[Recorded data]

"""

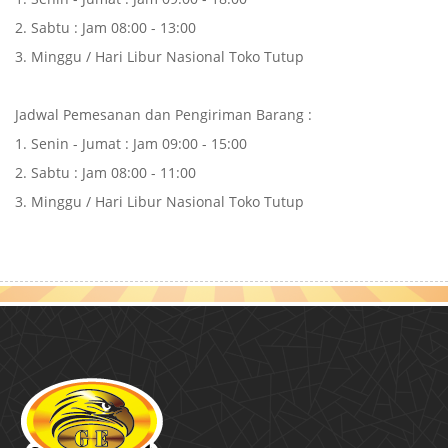
2. Sabtu : Jam 08:00 - 13:00
3. Minggu / Hari Libur Nasional Toko Tutup
Jadwal Pemesanan dan Pengiriman Barang :
1. Senin - Jumat : Jam 09:00 - 15:00
2. Sabtu : Jam 08:00 - 11:00
3. Minggu / Hari Libur Nasional Toko Tutup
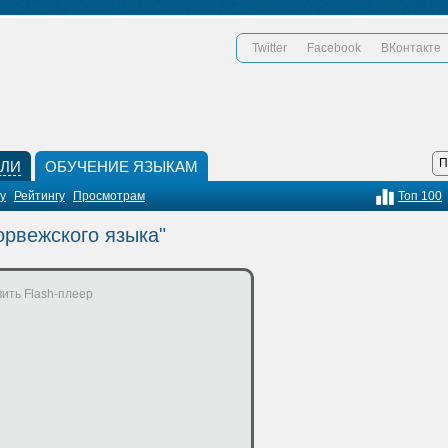
Twitter
Facebook
ВКонтакте
КЛИ
ОБУЧЕНИЕ ЯЗЫКАМ
у
Рейтингу
Просмотрам
Топ 100
орвежского языка"
ить Flash-плеер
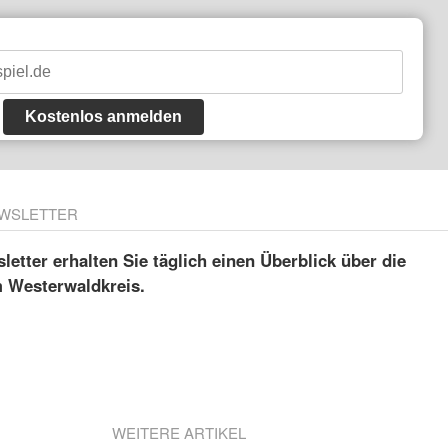
Kostenlos anmelden
WSLETTER
etter erhalten Sie täglich einen Überblick über die
m Westerwaldkreis.
WEITERE ARTIKEL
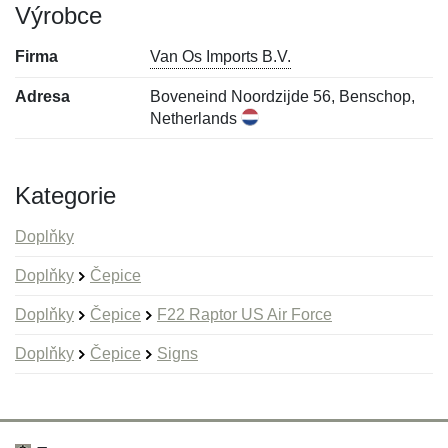
Výrobce
Firma
Van Os Imports B.V.
Adresa
Boveneind Noordzijde 56, Benschop,
Netherlands
Kategorie
Doplňky
Doplňky
Čepice
Doplňky
Čepice
F22 Raptor US Air Force
Doplňky
Čepice
Signs
Nová recenze
Nový dotaz
Hodnocení:
Jméno:
*
*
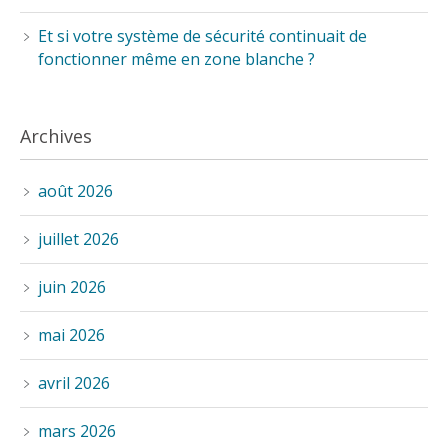
Et si votre système de sécurité continuait de
fonctionner même en zone blanche ?
Archives
août 2026
juillet 2026
juin 2026
mai 2026
avril 2026
mars 2026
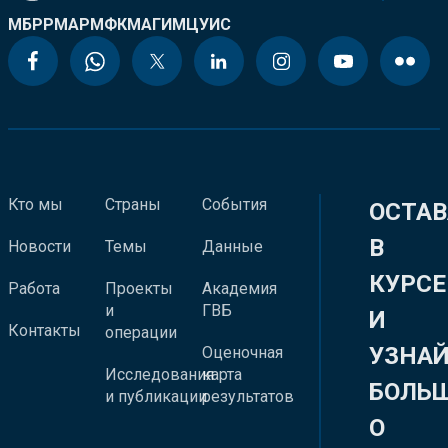
МБРР
МАР
МФК
МАГИ
МЦУИС
Кто мы
Страны
События
ОСТАВ
В
Новости
Темы
Данные
КУРСЕ
Работа
Проекты
Академия
и
ГВБ
И
Контакты
операции
УЗНА
Оценочная
Исследования
карта
БОЛЬ
и публикации
результатов
О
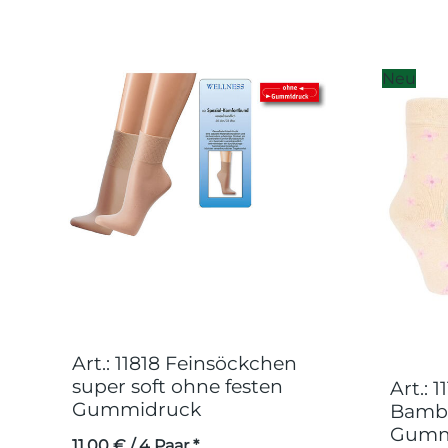
Neu
Art.: 11818 Feinsöckchen
super soft ohne festen
Art.:
Gummidruck
Bambu
Gummi
11,00
€
/ 4 Paar *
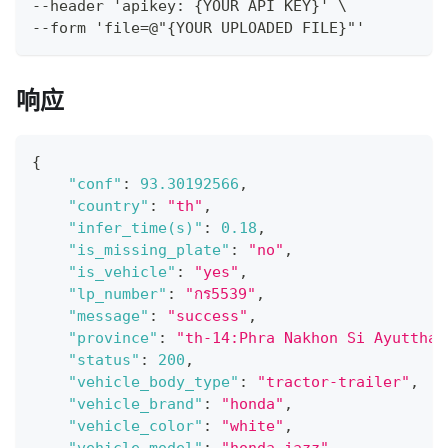
--header 'apikey: {YOUR API KEY}' \
--form 'file=@"{YOUR UPLOADED FILE}"'
响应
{
"conf"
:
93.30192566
,
"country"
:
"th"
,
"infer_time(s)"
:
0.18
,
"is_missing_plate"
:
"no"
,
"is_vehicle"
:
"yes"
,
"lp_number"
:
"กร5539"
,
"message"
:
"success"
,
"province"
:
"th-14:Phra Nakhon Si Ayutthaya
"status"
:
200
,
"vehicle_body_type"
:
"tractor-trailer"
,
"vehicle_brand"
:
"honda"
,
"vehicle_color"
:
"white"
,
"vehicle_model"
:
"honda_jazz"
,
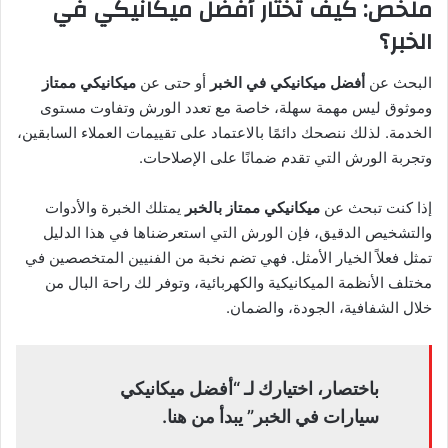
ملخص: كيف تختار أفضل ميكانيكي في
الخبر؟
البحث عن
أفضل ميكانيكي في الخبر
أو حتى عن
ميكانيكي ممتاز
وموثوق ليس مهمة سهلة، خاصة مع تعدد الورش وتفاوت مستوى
الخدمة. لذلك ننصحك دائمًا بالاعتماد على تقييمات العملاء السابقين،
وتجربة الورش التي تقدم ضمانًا على الإصلاحات.
إذا كنت تبحث عن
ميكانيكي ممتاز بالخبر
يمتلك الخبرة والأدوات
والتشخيص الدقيق، فإن الورش التي استعرضناها في هذا الدليل
تمثل فعلاً الخيار الأمثل. فهي تضم نخبة من الفنيين المتخصصين في
مختلف الأنظمة الميكانيكية والكهربائية، وتوفر لك راحة البال من
خلال الشفافية، الجودة، والضمان.
باختصار، اختيارك لـ “أفضل ميكانيكي
سيارات في الخبر” يبدأ من هنا.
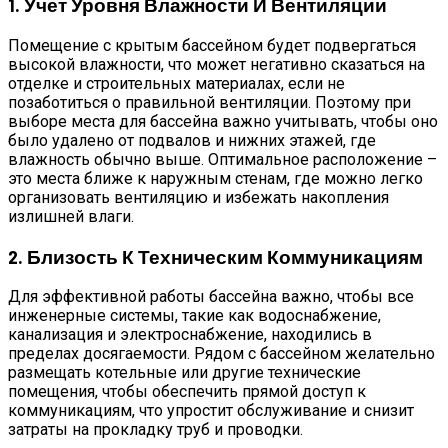
1. Учет Уровня Влажности И Вентиляции
Помещение с крытым бассейном будет подвергаться
высокой влажности, что может негативно сказаться на
отделке и строительных материалах, если не
позаботиться о правильной вентиляции. Поэтому при
выборе места для бассейна важно учитывать, чтобы оно
было удалено от подвалов и нижних этажей, где
влажность обычно выше. Оптимальное расположение –
это места ближе к наружным стенам, где можно легко
организовать вентиляцию и избежать накопления
излишней влаги.
2. Близость К Техническим Коммуникациям
Для эффективной работы бассейна важно, чтобы все
инженерные системы, такие как водоснабжение,
канализация и электроснабжение, находились в
пределах досягаемости. Рядом с бассейном желательно
размещать котельные или другие технические
помещения, чтобы обеспечить прямой доступ к
коммуникациям, что упростит обслуживание и снизит
затраты на прокладку труб и проводки.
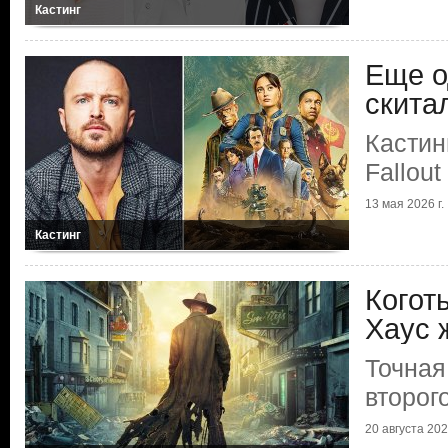
Кастинг
Еще о
скита
Кастин
Fallout
13 мая 2026 г.
Кастинг
Когот
Хаус 
Точная
второго
20 августа 2025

"""

Task objective | Pick out and copy each line in the data above that contains the string "бассейна".

Answer to this exercise |
выборе места для бассейна важно учитывать, чтобы оно
Для эффективной работы бассейна важно, чтобы все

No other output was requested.